Fluorinated wax contains lab made chemicals known as perfluoroalkyl and polyflouroalkyl substances (PFAS). PFAS are very stable and are used for example in non-stick coatings or protective coatings. They are not biodegradable and will stay in the environment for a very long time. PFAS have been shown to be harmful to the environment and human health.
As a result, FIS and the International Biathlon Union (‘IBU’) were the first to propose a ban on the use of ski waxes containing these chemicals. The European Union (‘EU’) was the first to implement this ban in July 2020. The U.S. Ski & Snowboard and the Canadian Ski Association followed suit banning the use of fluorinated ski wax in competition from all disciplines in North America for the 20/21 season.
Leading wax producers Toko of Switzerland and Swix of Norway, both part of BRAV, have switched their productions to so-called C6 waxes and other alternatives. The ‘C’ stands for the carbon molecules. High-fluoro waxes or so-called C8 waxes have eight carbon molecules. While C6 waxes do not fall under the proposed FIS ban, they might be next to go.
Fluoro wax is a special ski wax snowsports athletes across many disciplines have been using for more than 30 years. Any ski wax is designed to repel dirt, grease, and moisture and thus decrease friction. Less friction means better glide, resulting in higher achievable skate speeds. High-fluoro waxes were particularly good at lower altitudes with higher moisture around the freezing point or even above it, making them particularly popular with cross-country skiers.
While the advantages of using a fluoro wax are negligible for alpine skiers, the difference can be significant for cross country skiers who compete over significantly longer distances, often at comparably lower altitudes.
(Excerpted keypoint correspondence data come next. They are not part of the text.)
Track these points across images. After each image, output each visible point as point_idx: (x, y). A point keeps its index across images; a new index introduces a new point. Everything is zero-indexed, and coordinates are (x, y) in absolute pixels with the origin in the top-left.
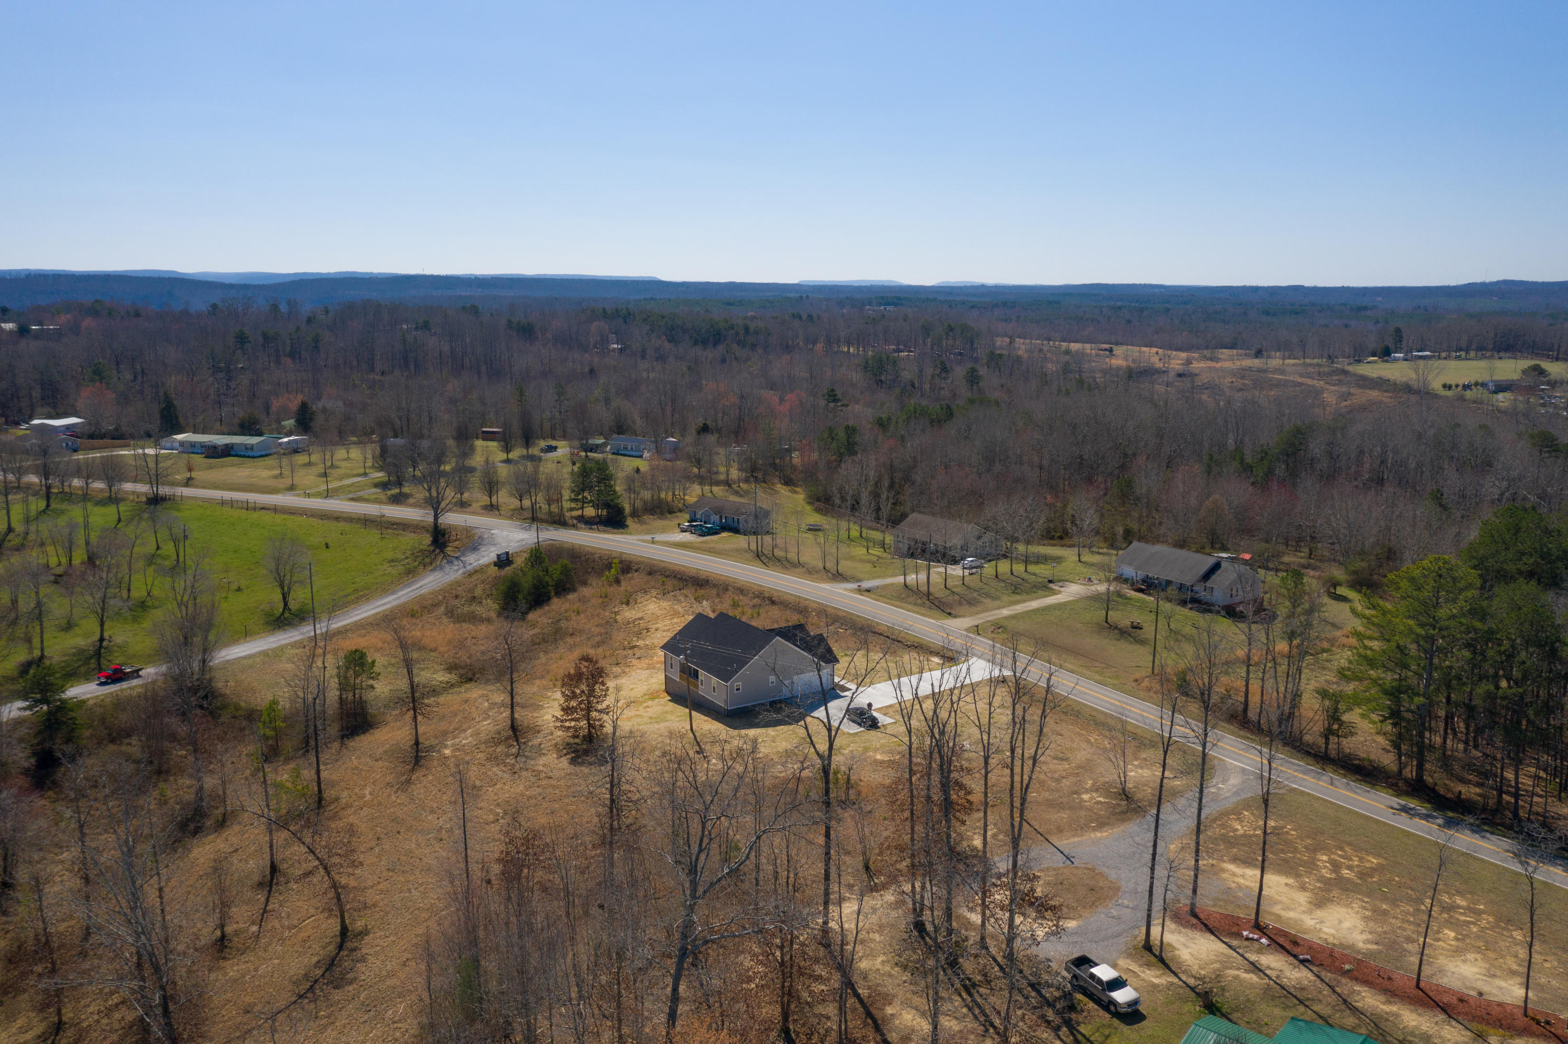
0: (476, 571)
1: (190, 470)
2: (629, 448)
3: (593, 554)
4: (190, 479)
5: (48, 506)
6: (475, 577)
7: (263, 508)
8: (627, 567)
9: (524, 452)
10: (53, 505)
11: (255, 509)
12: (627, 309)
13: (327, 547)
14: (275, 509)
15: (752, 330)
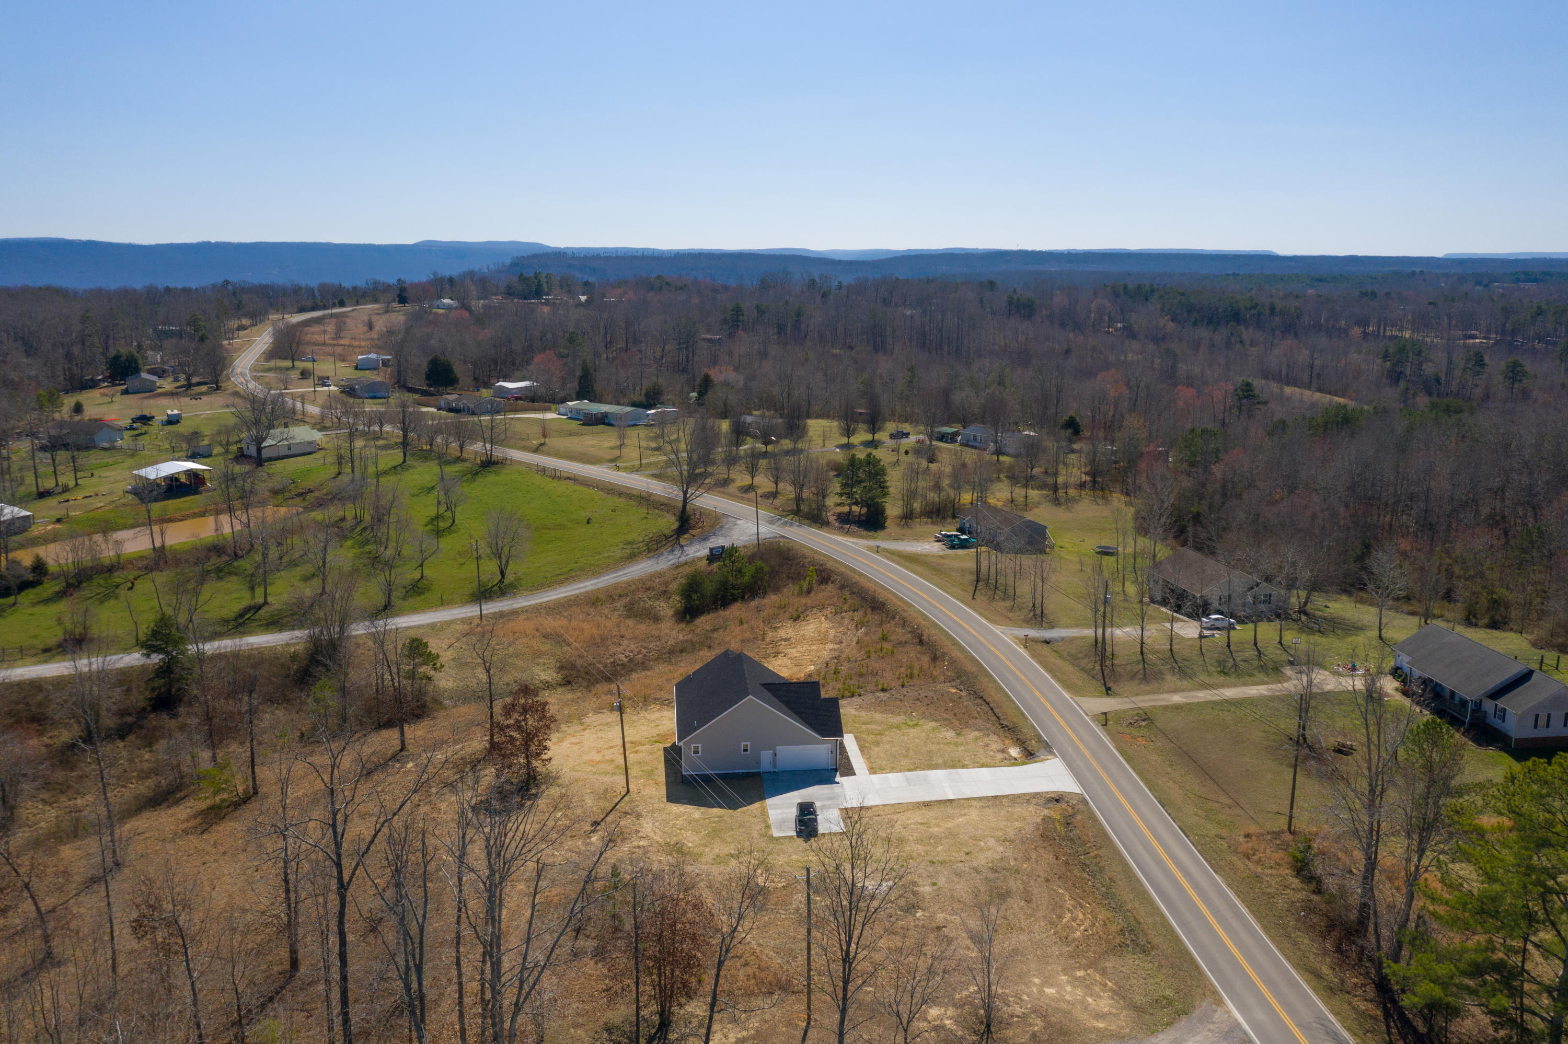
0: (686, 563)
1: (545, 436)
2: (979, 438)
3: (805, 557)
4: (543, 444)
5: (404, 461)
6: (681, 570)
7: (568, 478)
8: (825, 575)
9: (869, 437)
10: (408, 462)
11: (560, 478)
12: (1151, 285)
13: (588, 523)
14: (573, 479)
15: (1277, 310)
In a 9-mile (15km) cross-country race, the advantage of using a fluoro-based wax can mean a time advantage of one to one-and-a-half minutes.
During the last Olympics, Germany’s and Russia’s cross country teams were accused by the Finnish newspaper Iltalehti of cheating by using high fluoro waxes. The German Team coach Andreas Schlutter vehemently denied these claims and suggested it was perhaps Finland’s disappointment speaking. The German Ski Association ‘DSV’ called the allegations “outrageous.”
Allegations like these, even when entirely unfounded, put an unnecessary cloud over the amazing performance of individual athletes and teams. Unfortunately, until FIS implements the ban and has a bulletproof method of testing for fluoro waxes, these types of accusations and second-guessing will prevail as the current enforcement of the EU and North American bans is difficult.